Alexander Hamilton’s Memory of the Grange Plantation
When James Lytton purchased No. 9 Company’s Quarter in 1738, the property was uncultivated. Over the next twenty-six years, Lytton cleared and planted 110 acres of sugar, built a “good” and “large lofted dwelling house,” “negroe houses,” “out houses,” “a boiling house with 4 coppers & a furnace with all utensils,” “a curing house for 30 hogsheads,” a “still house with liquor casks and a good cellar underneath with 5 iron bound butts to contain about 1400 gallons,” at least one still of 200 gallons, and “a wood wind mill.” He sold the plantation along with thirty of his slaves for a hefty sum, sixty thousand rigsdalers, in December 1764, just before the Hamiltons arrived on St. Croix. Although Alexander Hamilton would not have stayed in this house, he buried his mother there in “the burying place of the said Lytton’s family” and probably attended the funeral of others there, including his uncle James Lytton in August 1769.

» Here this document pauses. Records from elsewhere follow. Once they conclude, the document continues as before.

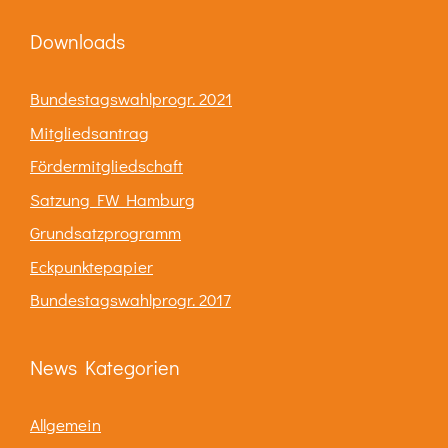
Downloads
Bundestagswahlprogr. 2021
Mitgliedsantrag
Fördermitgliedschaft
Satzung FW Hamburg
Grundsatzprogramm
Eckpunktepapier
Bundestagswahlprogr. 2017
News Kategorien
Allgemein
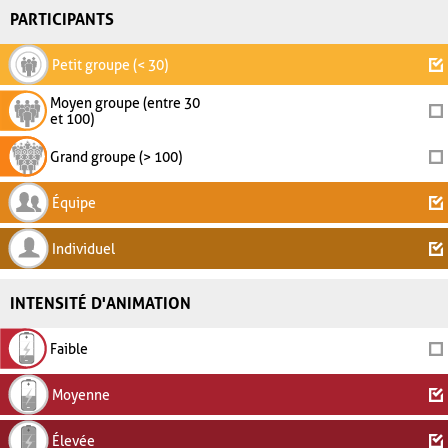
PARTICIPANTS
Petit groupe (< 30)
Moyen groupe (entre 30
et 100)
Grand groupe (> 100)
Équipe
Individuel
INTENSITÉ D'ANIMATION
Faible
Moyenne
Élevée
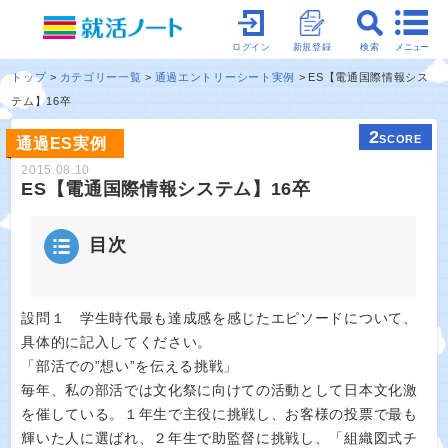
メニュー
ログイン
新規登録
検索
トップ
カテゴリー一覧
通過エントリーシート実例
ES【電通国際情報シス
テム】16卒
2
SCORE
通過ES実例
2015.08.10
ES【電通国際情報システム】16卒
目次
設問１ 学生時代最も達成感を感じたエピソードについて、
具体的に記入してください。
「部活での”想い”を伝える挑戦」
毎年、私の部活では文化祭に向けての活動として日本文化激
を催している。１年生で主役に挑戦し、お客様の投票で最も
輝いた人に選ばれ、２年生で助監督に挑戦し、「組織図式チ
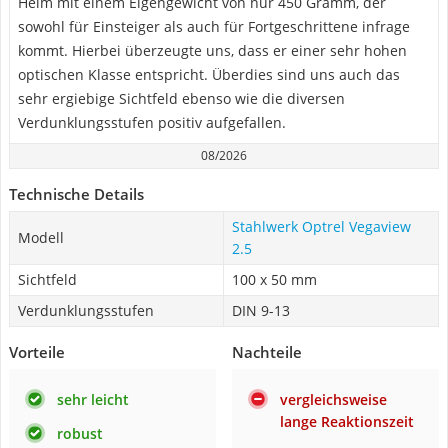
Helm mit einem Eigengewicht von nur 450 Gramm, der
sowohl für Einsteiger als auch für Fortgeschrittene infrage
kommt. Hierbei überzeugte uns, dass er einer sehr hohen
optischen Klasse entspricht. Überdies sind uns auch das
sehr ergiebige Sichtfeld ebenso wie die diversen
Verdunklungsstufen positiv aufgefallen.
08/2026
Technische Details
Stahlwerk Optrel Vegaview
Modell
2.5
Sichtfeld
100 x 50 mm
Verdunklungsstufen
DIN 9-13
Vorteile
Nachteile
sehr leicht
vergleichsweise
lange Reaktionszeit
robust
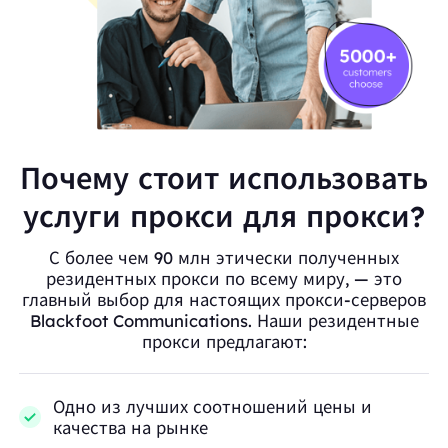
Почему стоит использовать
услуги прокси для прокси?
С более чем 90 млн этически полученных
резидентных прокси по всему миру, — это
главный выбор для настоящих прокси-серверов
Blackfoot Communications. Наши резидентные
прокси предлагают:
Одно из лучших соотношений цены и
качества на рынке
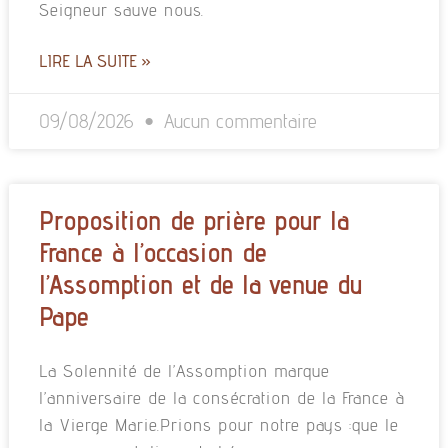
Seigneur sauve nous.
LIRE LA SUITE »
09/08/2026
Aucun commentaire
Proposition de prière pour la
France à l’occasion de
l’Assomption et de la venue du
Pape
La Solennité de l’Assomption marque
l’anniversaire de la consécration de la France à
la Vierge Marie.Prions pour notre pays :que le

As the site of his mother’s grave, Alexander Hamilton must have often visited “the burying place of the said Lytton’s family” at the Grange Plantation before leaving St. Croix in 1772. The fields of sugar cane, windmill, negro houses, dwelling house, and other buildings must have formed a vivid impression on Alexander Hamilton’s mind. Just as Hamilton “recollected” his mother “with inexpressible fondness,”[3] he surely carried a vision of her burial site and the surrounding landscape with him to North America.
© Please cite this blog post when writing about these new discoveries.
Endnotes
[1] Actually, H. U. Ramsing must have seen at least one of the contemporary descriptions shared here today because he cited the same record in which it appears (H. U. Ramsing, “Alexander Hamilton og hans Mødrene Slaegt”). But Ramsing did not describe the Lytton plantation in his essay and the Hamilton biographers who relied upon his work did not check the original sources and therefore did not know about this description.
[2] There are numerous ways to estimate the present value of this sum. In pure commodity inflation / purchasing power terms, this today would be about $1.7 million. In income or labor earnings terms, it would be about $25 million. (“Five Ways to Compute the Relative Value of a UK Pound Amount, 1270 to Present.”) As a 150-acre productive plantation with a mansion, other buildings, slaves, etc., $1.7 million definitely underestimates the value of the estate and $25 million is probably the best way to think of the value of this plantation in modern terms.
[3] John C. Hamilton, The Life of Alexander Hamilton 1:2.
© Please cite this blog post when writing about these new discoveries.